Exercise aim — Each line of the data must be written out again verbatim; no image belongs in the copy.

Dataset excerpts —
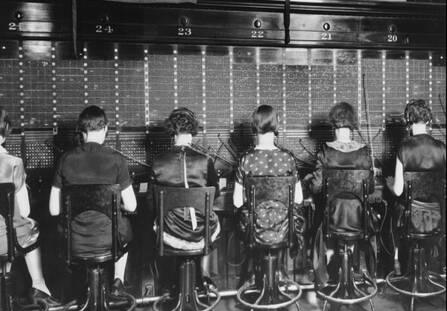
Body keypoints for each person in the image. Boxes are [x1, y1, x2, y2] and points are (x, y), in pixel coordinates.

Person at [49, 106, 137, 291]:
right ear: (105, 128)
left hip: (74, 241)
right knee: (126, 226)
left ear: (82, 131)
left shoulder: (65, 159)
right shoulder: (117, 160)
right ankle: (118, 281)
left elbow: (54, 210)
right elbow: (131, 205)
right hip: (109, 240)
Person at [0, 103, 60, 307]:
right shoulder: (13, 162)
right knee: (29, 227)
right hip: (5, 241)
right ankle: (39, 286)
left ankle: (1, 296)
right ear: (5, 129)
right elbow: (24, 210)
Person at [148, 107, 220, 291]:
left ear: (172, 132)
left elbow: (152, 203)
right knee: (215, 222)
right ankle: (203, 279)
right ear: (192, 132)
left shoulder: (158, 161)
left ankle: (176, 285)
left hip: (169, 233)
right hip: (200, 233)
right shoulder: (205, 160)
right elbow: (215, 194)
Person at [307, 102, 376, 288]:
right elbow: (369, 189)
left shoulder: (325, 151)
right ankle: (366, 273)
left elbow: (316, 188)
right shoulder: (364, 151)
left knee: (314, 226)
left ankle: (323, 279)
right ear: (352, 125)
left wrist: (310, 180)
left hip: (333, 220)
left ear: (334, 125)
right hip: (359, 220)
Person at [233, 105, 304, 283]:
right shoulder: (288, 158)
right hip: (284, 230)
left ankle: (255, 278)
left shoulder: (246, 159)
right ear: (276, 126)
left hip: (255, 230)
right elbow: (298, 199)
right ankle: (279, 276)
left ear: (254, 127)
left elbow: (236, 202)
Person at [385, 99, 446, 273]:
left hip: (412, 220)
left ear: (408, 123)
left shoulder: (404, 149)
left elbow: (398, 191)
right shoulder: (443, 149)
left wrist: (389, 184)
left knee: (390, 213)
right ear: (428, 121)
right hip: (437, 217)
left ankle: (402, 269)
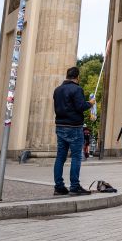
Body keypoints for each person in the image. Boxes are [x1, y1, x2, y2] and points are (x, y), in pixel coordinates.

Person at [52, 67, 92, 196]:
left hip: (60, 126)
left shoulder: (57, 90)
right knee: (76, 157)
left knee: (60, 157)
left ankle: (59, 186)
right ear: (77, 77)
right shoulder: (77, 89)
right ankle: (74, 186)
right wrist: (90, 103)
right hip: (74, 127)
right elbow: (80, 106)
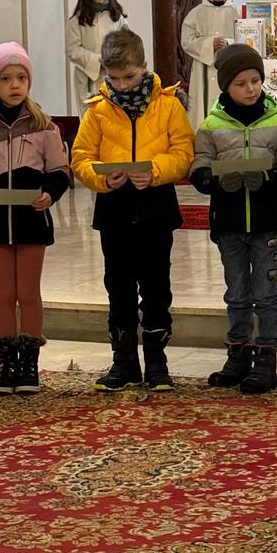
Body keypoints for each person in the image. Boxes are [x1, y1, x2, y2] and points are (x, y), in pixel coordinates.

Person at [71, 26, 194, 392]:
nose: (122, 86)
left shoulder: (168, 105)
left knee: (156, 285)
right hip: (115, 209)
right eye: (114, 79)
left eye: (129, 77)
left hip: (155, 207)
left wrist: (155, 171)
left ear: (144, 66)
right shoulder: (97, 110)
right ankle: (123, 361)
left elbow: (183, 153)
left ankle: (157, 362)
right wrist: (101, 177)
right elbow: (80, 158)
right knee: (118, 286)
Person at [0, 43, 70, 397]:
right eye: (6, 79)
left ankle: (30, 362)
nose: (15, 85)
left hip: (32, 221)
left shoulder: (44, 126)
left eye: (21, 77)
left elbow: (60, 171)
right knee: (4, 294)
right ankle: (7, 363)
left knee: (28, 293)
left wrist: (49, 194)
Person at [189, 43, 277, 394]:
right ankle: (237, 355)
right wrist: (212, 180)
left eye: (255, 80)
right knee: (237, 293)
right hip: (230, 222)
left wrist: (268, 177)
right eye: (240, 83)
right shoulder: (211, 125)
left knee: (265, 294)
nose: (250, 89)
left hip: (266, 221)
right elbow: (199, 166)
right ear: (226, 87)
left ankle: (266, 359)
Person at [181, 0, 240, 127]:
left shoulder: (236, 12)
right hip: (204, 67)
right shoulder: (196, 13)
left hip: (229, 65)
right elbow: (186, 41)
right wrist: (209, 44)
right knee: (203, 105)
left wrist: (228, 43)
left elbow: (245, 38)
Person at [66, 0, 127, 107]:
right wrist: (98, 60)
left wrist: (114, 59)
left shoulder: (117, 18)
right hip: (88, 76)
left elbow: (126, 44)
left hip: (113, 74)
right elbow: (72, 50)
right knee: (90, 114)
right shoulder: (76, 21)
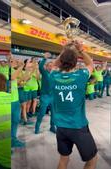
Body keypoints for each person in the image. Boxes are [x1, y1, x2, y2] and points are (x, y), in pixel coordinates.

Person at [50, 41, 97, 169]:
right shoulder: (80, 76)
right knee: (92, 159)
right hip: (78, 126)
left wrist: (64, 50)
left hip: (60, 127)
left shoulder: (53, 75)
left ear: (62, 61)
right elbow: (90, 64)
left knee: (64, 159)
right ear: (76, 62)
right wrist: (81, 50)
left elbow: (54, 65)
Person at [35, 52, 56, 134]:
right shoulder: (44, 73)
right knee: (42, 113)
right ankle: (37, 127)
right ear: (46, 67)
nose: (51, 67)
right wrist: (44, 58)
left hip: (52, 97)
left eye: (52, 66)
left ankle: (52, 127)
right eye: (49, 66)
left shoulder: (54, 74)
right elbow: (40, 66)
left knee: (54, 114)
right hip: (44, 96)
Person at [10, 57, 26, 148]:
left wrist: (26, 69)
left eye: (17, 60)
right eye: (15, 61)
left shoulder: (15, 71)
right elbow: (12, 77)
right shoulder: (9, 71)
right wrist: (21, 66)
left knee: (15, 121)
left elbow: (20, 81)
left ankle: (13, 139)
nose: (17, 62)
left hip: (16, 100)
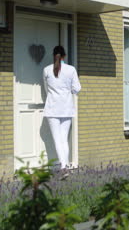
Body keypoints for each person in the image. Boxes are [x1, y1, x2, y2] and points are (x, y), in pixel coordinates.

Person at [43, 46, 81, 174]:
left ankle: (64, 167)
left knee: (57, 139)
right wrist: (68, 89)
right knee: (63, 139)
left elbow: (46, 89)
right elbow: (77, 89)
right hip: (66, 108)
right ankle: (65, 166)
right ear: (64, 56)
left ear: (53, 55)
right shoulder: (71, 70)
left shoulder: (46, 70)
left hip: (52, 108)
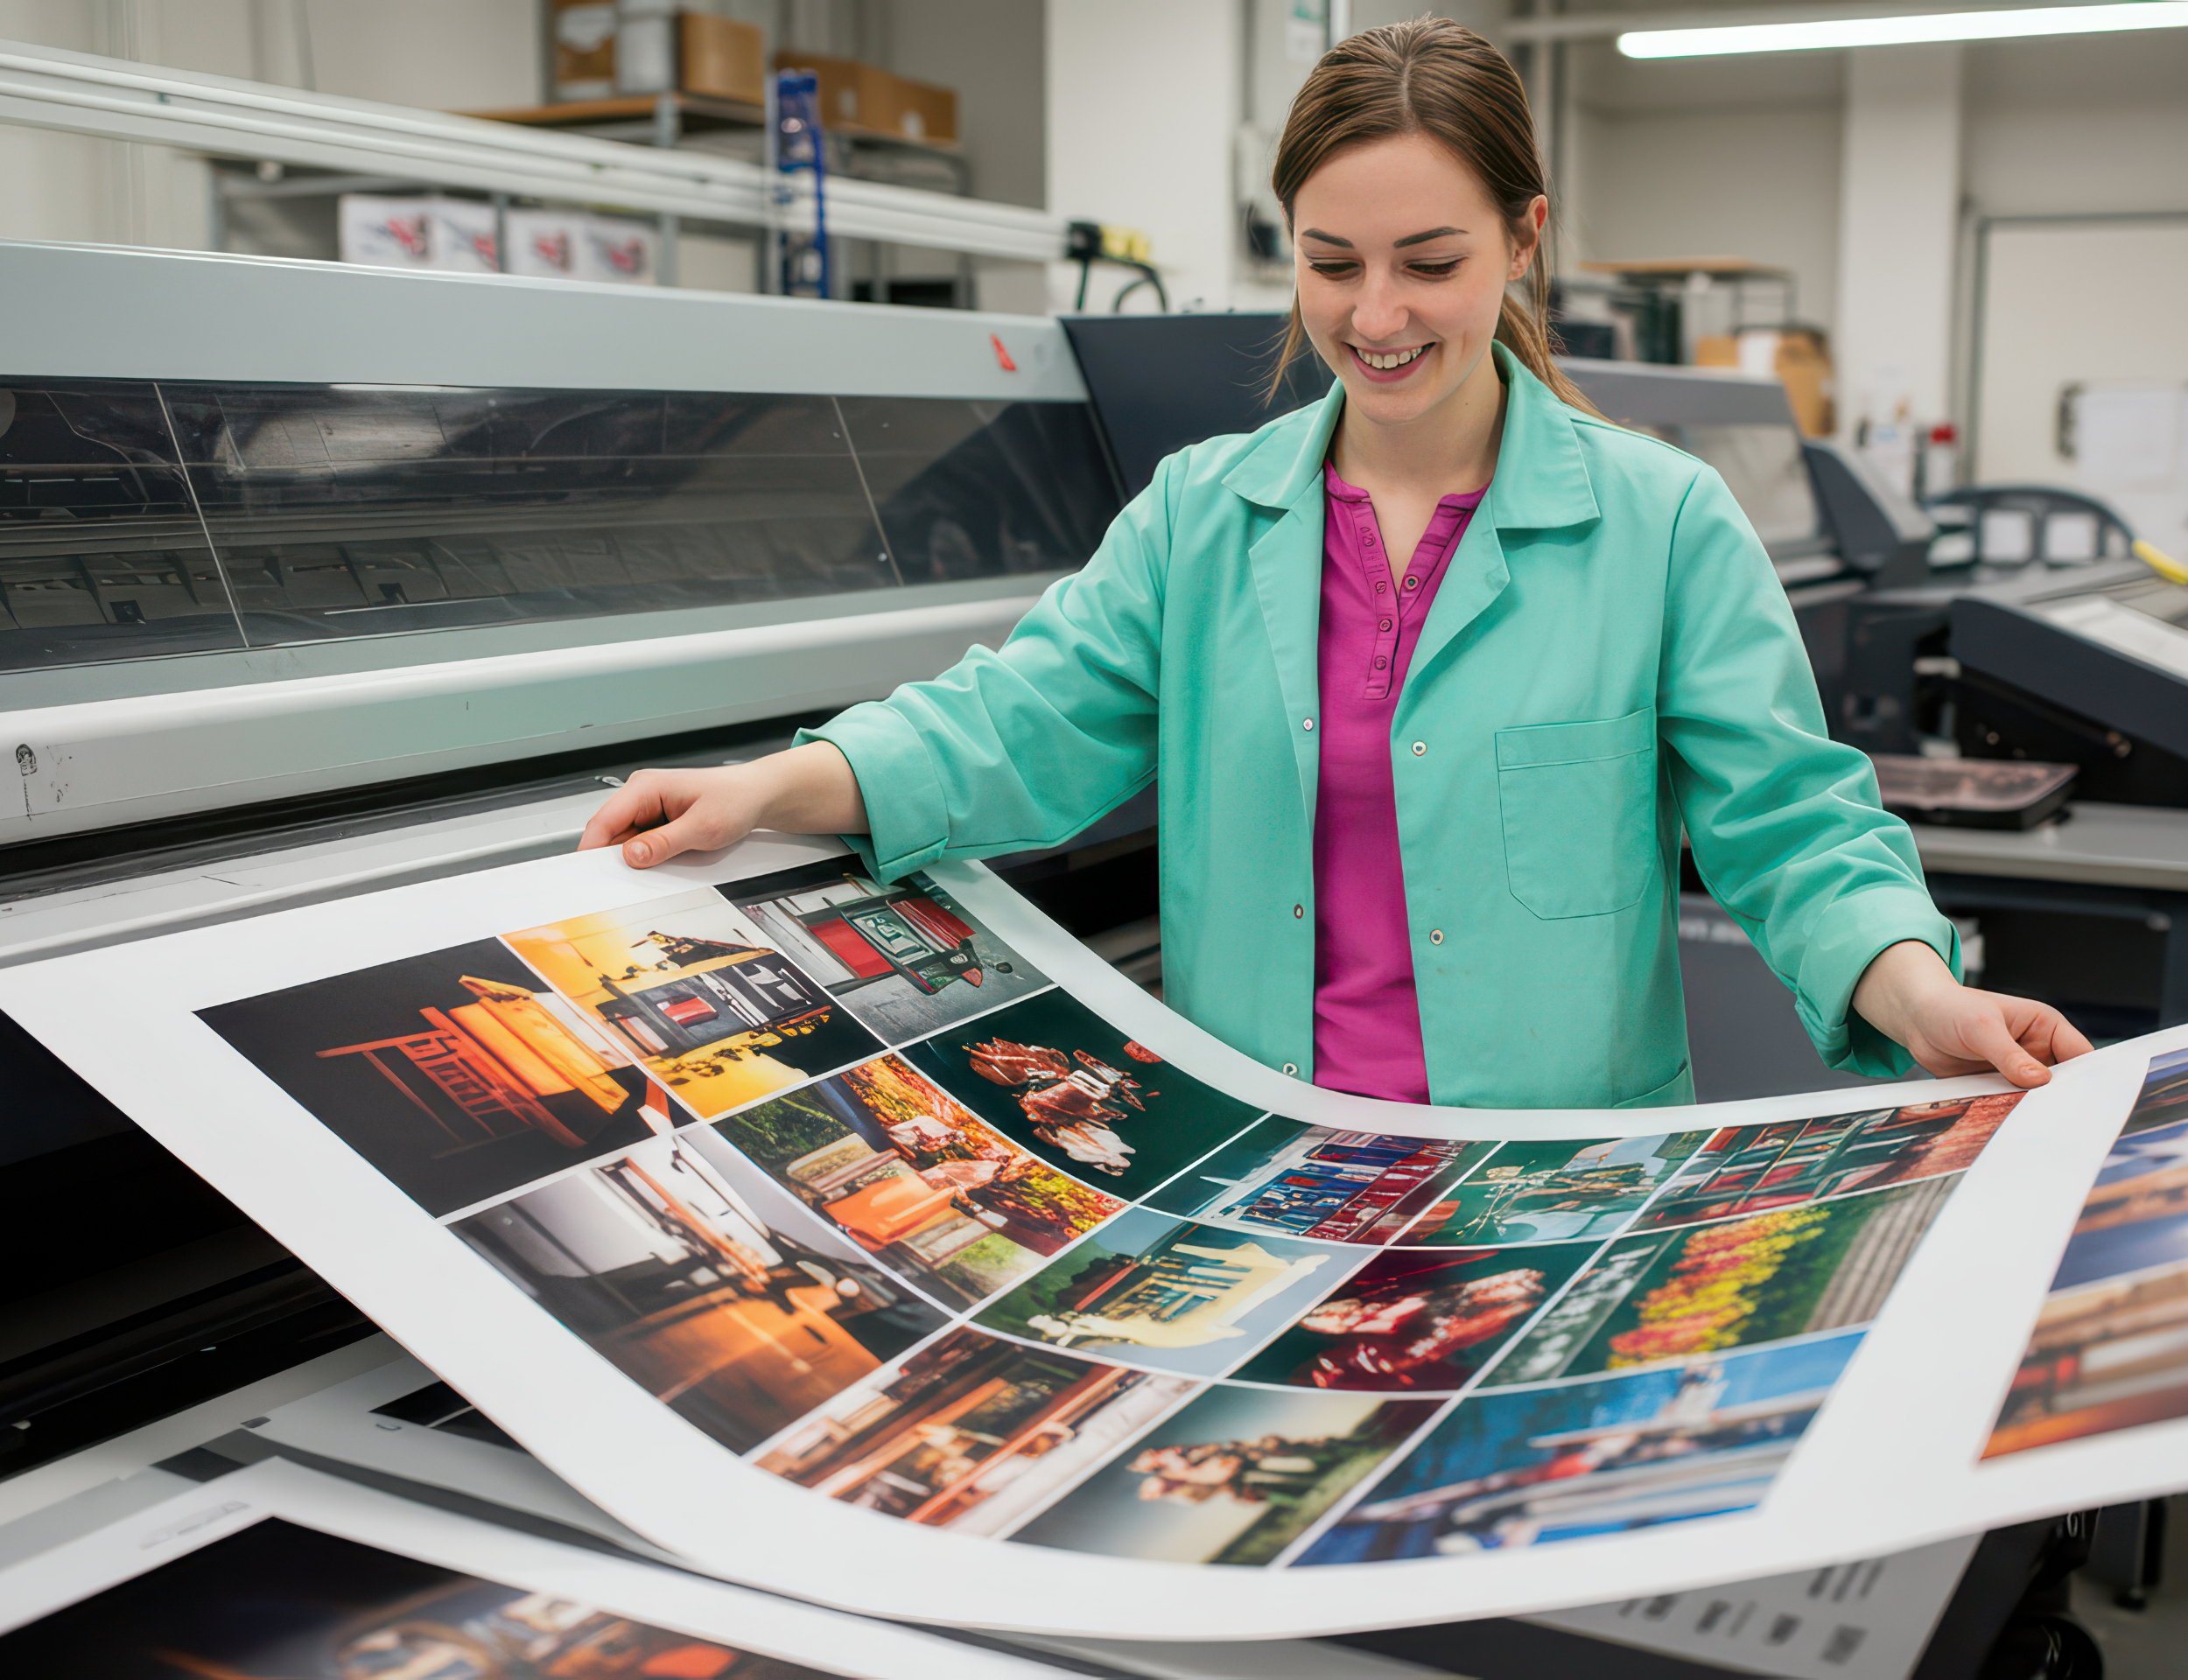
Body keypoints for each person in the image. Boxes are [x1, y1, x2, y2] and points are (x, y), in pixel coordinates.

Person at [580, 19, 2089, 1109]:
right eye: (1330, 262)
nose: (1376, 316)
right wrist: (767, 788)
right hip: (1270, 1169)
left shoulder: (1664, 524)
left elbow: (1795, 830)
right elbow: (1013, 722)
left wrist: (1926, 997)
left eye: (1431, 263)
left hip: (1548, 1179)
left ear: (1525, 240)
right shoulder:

Exercise response —
Body keypoints for each person in the image. Boxes are [x1, y1, x2, y2] and points are (x, y), in pixel coordinates.

Person at [49, 106, 137, 291]:
right ear: (105, 128)
left hip: (74, 241)
right knee: (126, 226)
left ear: (82, 131)
left shoulder: (65, 159)
right shoulder: (117, 160)
right ankle: (118, 281)
left elbow: (54, 210)
right elbow: (131, 205)
right hip: (109, 240)
Person at [0, 103, 60, 307]:
right shoulder: (13, 162)
right knee: (29, 227)
right hip: (5, 241)
right ankle: (39, 286)
left ankle: (1, 296)
right ear: (5, 129)
right elbow: (24, 210)
Person at [148, 107, 220, 291]:
left ear: (172, 132)
left elbow: (152, 203)
right knee: (215, 222)
right ankle: (203, 279)
right ear: (192, 132)
left shoulder: (158, 161)
left ankle: (176, 285)
left hip: (169, 233)
right hip: (200, 233)
right shoulder: (205, 160)
right elbow: (215, 194)
Person at [307, 102, 376, 288]:
right elbow: (369, 189)
left shoulder: (325, 151)
right ankle: (366, 273)
left elbow: (316, 188)
right shoulder: (364, 151)
left knee: (314, 226)
left ankle: (323, 279)
right ear: (352, 125)
left wrist: (310, 180)
left hip: (333, 220)
left ear: (334, 125)
right hip: (359, 220)
Person at [233, 105, 304, 283]:
right shoulder: (288, 158)
right hip: (284, 230)
left ankle: (255, 278)
left shoulder: (246, 159)
right ear: (276, 126)
left hip: (255, 230)
right elbow: (298, 199)
right ankle: (279, 276)
left ear: (254, 127)
left elbow: (236, 202)
Person at [385, 99, 446, 273]:
left hip: (412, 220)
left ear: (408, 123)
left shoulder: (404, 149)
left elbow: (398, 191)
right shoulder: (443, 149)
left wrist: (389, 184)
left knee: (390, 213)
right ear: (428, 121)
right hip: (437, 217)
left ankle: (402, 269)
Body keypoints for each person in the image. Boxes are [x1, y1, x2, y2] and points are (x, y), in pixel coordinates.

Person at [52, 67, 92, 196]:
left hip: (60, 126)
left shoulder: (57, 90)
right knee: (76, 157)
left knee: (60, 157)
left ankle: (59, 186)
right ear: (77, 77)
right shoulder: (77, 89)
right ankle: (74, 186)
right wrist: (90, 103)
right hip: (74, 127)
right elbow: (80, 106)
Body keypoints for each person in the image. Boxes are [x1, y1, x2, y2] and points are (x, y), in pixel coordinates.

Person at [71, 26, 194, 392]:
nose: (122, 86)
left shoulder: (168, 105)
left knee: (156, 285)
right hip: (115, 209)
right eye: (114, 79)
left eye: (129, 77)
left hip: (155, 207)
left wrist: (155, 171)
left ear: (144, 66)
right shoulder: (97, 110)
right ankle: (123, 361)
left elbow: (183, 153)
left ankle: (157, 362)
right wrist: (101, 177)
right elbow: (80, 158)
right knee: (118, 286)
Person at [0, 43, 70, 397]:
right eye: (6, 79)
left ankle: (30, 362)
nose: (15, 85)
left hip: (32, 221)
left shoulder: (44, 126)
left eye: (21, 77)
left elbow: (60, 171)
right knee: (4, 294)
right ankle: (7, 363)
left knee: (28, 293)
left wrist: (49, 194)
Person at [189, 43, 277, 394]:
right ankle: (237, 355)
right wrist: (212, 180)
left eye: (255, 80)
right knee: (237, 293)
right hip: (230, 222)
left wrist: (268, 177)
right eye: (240, 83)
right shoulder: (211, 125)
left knee: (265, 294)
nose: (250, 89)
left hip: (266, 221)
right elbow: (199, 166)
right ear: (226, 87)
left ankle: (266, 359)
Person at [181, 0, 240, 127]:
left shoulder: (236, 12)
right hip: (204, 67)
right shoulder: (196, 13)
left hip: (229, 65)
right elbow: (186, 41)
right wrist: (209, 44)
right knee: (203, 105)
left wrist: (228, 43)
left elbow: (245, 38)
Person at [66, 0, 127, 107]:
right wrist: (98, 60)
left wrist: (114, 59)
left shoulder: (117, 18)
right hip: (88, 76)
left elbow: (126, 44)
left hip: (113, 74)
right elbow: (72, 50)
right knee: (90, 114)
right shoulder: (76, 21)
Body keypoints for each person in the image. Boxes are [x1, y1, x2, y2] and points are (x, y), in pixel coordinates.

Person at [50, 41, 97, 169]:
right shoulder: (80, 76)
right knee: (92, 159)
right hip: (78, 126)
left wrist: (64, 50)
left hip: (60, 127)
left shoulder: (53, 75)
left ear: (62, 61)
right elbow: (90, 64)
left knee: (64, 159)
right ear: (76, 62)
right wrist: (81, 50)
left elbow: (54, 65)
Person at [35, 52, 56, 134]:
right shoulder: (44, 73)
right knee: (42, 113)
right ankle: (37, 127)
right ear: (46, 67)
nose: (51, 67)
right wrist: (44, 58)
left hip: (52, 97)
left eye: (52, 66)
left ankle: (52, 127)
right eye: (49, 66)
left shoulder: (54, 74)
right elbow: (40, 66)
left knee: (54, 114)
right hip: (44, 96)
Person at [10, 57, 26, 148]:
left wrist: (26, 69)
left eye: (17, 60)
right eye: (15, 61)
left shoulder: (15, 71)
right elbow: (12, 77)
right shoulder: (9, 71)
right wrist: (21, 66)
left knee: (15, 121)
left elbow: (20, 81)
left ankle: (13, 139)
nose: (17, 62)
left hip: (16, 100)
Body keypoints for each person in the image. Boxes are [x1, y1, x2, y2] and points are (x, y), in pixel coordinates.

Person at [43, 46, 81, 174]:
left ankle: (64, 167)
left knee: (57, 139)
right wrist: (68, 89)
right knee: (63, 139)
left elbow: (46, 89)
right elbow: (77, 89)
right hip: (66, 108)
right ankle: (65, 166)
right ear: (64, 56)
left ear: (53, 55)
right shoulder: (71, 70)
left shoulder: (46, 70)
left hip: (52, 108)
Body keypoints for each person in the image. Boxes are [x1, y1, x2, y2] and points are (x, y), in pixel coordinates.

Person at [580, 19, 2089, 1109]:
right eye: (1330, 262)
nose: (1376, 316)
right wrist: (767, 788)
right hip: (1270, 1169)
left shoulder: (1664, 524)
left elbow: (1795, 830)
right elbow: (1013, 722)
left wrist: (1926, 997)
left eye: (1431, 263)
left hip: (1548, 1179)
left ear: (1525, 240)
right shoulder:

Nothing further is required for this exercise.